> 提供テキスト

========================================

社会保険とは?

本サイトでは社会保険として、健康保険と年金のみを取り上げていますが、他にも介護保険、雇用保険、労災保険があります。
いずれにも共通するのは、民間の保険と異なり、一定の要件を満たした国民(あるいは企業)は原則強制加入になる点です。
また、民間の保険は保険事業の支出はすべて保険料収入とその運用益でまかなわれていますが、社会保険は、国・地方公共団体や事業主が保険料の一部を負担することも特徴です。
私など一部の国民は社会保険が高すぎると叫んでますが、それでも社会保険事業には税金が投入されているので、全体的には払った保険料以上のサービスが受けられることになります(誰が税金を払っているのかを考えないなら)。

ところで、保険とは万一の時に備えて安心を保険料で買うサービスです。安心を買うかどうかなんて本来は個人的に選択すべきことだと思います。しかし、国がここに大きく関与してくるのは、社会保険が富の再配分、端的に言えば弱者救済の機能を負っているからです。
つまり、任意の保険だと貧しくて保険料が払えない人は万一の時の保障もありませんが、強制加入の社会保険は貧しい人は保険料が無料か格安になります。そのしわ寄せは税金と、相対的に金持ちの人が負担することになります。

========================================

> 課題内容
提供テキストによると、社会保険のいずれにも共通し、民間の保険と異なる点は何ですか?

[保存済みのデータ項目]
========================================

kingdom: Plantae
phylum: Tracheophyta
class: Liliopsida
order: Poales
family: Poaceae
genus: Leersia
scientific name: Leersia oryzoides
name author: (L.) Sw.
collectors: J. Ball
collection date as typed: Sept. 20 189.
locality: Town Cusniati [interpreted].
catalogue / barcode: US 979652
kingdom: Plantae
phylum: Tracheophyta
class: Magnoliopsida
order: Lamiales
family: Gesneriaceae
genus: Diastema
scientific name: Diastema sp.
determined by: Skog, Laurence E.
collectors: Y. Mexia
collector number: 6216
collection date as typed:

========================================

> 解答
一定の要件を満たした国民(あるいは企業)は原則強制加入になる点です。